**INPUT DATA**
BEGIN

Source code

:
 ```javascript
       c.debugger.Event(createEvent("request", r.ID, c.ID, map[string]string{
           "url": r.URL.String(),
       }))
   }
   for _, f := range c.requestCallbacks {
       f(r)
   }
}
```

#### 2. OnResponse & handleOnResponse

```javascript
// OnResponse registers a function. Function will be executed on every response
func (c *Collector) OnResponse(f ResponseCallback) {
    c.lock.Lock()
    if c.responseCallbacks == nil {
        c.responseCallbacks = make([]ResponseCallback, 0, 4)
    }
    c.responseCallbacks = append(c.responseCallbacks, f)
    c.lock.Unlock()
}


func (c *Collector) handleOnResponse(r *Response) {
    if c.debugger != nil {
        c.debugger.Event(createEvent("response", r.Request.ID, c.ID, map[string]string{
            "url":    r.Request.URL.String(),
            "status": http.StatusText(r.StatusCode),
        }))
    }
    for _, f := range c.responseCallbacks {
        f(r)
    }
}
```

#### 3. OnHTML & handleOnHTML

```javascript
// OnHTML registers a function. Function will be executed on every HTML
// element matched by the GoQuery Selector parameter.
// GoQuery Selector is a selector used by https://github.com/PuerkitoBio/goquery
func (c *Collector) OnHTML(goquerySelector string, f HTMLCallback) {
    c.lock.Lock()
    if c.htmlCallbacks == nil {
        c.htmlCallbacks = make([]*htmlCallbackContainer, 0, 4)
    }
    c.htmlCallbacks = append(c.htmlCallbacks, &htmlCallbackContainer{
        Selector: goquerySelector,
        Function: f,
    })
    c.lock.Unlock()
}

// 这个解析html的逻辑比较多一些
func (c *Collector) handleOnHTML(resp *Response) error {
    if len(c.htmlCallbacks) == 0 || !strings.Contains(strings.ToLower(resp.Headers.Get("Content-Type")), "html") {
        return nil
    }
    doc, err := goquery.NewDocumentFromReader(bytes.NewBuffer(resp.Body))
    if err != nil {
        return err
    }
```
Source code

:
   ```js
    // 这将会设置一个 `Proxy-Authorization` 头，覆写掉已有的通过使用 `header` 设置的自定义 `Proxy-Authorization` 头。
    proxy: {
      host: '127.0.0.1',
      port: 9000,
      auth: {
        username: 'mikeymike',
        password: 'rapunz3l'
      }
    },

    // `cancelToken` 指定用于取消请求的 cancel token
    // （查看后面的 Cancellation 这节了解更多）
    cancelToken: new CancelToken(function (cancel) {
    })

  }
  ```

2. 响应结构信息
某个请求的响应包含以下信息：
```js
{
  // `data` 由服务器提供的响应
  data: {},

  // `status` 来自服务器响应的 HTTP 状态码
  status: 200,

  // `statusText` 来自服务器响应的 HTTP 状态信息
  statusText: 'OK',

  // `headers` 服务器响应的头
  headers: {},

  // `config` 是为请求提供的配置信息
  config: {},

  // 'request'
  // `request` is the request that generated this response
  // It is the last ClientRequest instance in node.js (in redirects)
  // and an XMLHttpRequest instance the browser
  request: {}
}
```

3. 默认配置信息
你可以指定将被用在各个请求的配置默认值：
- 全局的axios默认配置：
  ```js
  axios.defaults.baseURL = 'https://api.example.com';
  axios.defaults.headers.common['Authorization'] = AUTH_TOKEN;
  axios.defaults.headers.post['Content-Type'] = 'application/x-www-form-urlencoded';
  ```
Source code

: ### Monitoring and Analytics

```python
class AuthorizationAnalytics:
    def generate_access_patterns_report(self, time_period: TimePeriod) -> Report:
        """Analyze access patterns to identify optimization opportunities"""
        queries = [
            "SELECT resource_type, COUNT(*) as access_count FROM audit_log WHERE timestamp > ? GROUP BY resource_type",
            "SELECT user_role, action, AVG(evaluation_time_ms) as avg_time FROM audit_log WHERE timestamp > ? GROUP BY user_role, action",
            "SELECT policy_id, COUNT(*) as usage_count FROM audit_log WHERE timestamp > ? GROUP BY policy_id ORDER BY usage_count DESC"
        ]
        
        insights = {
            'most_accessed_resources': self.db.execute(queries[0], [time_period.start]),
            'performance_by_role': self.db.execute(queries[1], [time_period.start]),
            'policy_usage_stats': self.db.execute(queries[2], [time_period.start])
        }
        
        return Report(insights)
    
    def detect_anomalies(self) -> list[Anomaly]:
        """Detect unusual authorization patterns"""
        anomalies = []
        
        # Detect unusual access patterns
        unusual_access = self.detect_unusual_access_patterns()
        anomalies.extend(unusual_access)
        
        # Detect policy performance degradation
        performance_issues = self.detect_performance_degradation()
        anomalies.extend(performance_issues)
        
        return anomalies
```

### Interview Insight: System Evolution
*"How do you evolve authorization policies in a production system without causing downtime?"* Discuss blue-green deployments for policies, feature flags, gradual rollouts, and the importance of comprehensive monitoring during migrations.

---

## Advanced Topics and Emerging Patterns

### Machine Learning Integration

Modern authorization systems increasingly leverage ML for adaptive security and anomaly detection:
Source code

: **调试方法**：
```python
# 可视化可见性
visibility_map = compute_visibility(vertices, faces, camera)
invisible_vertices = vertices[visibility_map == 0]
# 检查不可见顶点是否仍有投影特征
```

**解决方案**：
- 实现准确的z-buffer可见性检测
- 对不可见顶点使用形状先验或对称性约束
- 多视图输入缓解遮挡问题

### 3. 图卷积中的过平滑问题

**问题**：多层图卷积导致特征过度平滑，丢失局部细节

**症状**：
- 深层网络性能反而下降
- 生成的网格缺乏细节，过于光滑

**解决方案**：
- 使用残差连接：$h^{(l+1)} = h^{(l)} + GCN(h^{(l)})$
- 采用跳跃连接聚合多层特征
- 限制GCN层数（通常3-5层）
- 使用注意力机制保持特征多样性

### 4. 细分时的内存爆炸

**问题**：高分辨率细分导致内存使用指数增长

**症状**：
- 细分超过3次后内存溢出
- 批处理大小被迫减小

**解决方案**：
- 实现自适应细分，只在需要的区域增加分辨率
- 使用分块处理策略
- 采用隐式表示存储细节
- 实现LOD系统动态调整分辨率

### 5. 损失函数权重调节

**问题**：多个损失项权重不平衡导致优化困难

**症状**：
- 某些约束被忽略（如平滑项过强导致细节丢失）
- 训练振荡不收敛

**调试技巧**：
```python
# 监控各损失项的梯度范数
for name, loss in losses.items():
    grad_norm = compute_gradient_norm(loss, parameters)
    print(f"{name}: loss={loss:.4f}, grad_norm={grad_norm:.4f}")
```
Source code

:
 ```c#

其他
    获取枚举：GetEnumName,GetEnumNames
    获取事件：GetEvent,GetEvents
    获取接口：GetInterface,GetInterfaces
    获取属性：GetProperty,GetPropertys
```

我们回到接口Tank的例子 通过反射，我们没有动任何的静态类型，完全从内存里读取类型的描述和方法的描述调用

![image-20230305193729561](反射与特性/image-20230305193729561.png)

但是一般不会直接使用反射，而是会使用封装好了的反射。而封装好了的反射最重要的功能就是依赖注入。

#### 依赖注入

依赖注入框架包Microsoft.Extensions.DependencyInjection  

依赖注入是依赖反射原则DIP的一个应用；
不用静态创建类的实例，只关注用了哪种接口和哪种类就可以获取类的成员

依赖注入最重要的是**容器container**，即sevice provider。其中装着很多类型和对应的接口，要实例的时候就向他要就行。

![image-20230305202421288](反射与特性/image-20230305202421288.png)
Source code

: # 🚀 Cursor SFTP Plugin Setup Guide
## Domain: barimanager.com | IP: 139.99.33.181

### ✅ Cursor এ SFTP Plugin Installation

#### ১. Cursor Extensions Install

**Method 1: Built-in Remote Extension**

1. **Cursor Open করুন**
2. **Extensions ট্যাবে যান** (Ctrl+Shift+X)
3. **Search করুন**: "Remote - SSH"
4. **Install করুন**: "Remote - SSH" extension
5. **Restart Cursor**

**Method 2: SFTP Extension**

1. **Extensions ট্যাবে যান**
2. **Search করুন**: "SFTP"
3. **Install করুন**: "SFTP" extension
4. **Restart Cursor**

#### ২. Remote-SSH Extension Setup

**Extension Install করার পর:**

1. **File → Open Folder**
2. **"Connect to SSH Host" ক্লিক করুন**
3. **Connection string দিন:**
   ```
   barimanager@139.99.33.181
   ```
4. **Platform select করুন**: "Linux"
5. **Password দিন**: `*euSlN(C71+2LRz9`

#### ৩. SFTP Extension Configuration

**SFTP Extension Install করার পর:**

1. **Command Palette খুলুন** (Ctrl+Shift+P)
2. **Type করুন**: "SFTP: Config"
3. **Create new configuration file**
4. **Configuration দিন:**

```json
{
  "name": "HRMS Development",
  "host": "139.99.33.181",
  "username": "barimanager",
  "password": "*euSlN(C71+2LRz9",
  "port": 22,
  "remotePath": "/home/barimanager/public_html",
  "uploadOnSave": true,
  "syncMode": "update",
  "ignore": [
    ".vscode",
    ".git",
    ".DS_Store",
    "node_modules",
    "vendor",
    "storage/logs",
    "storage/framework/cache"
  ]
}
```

END

Scan the data for lines with the word "range". Report only how many there are.

2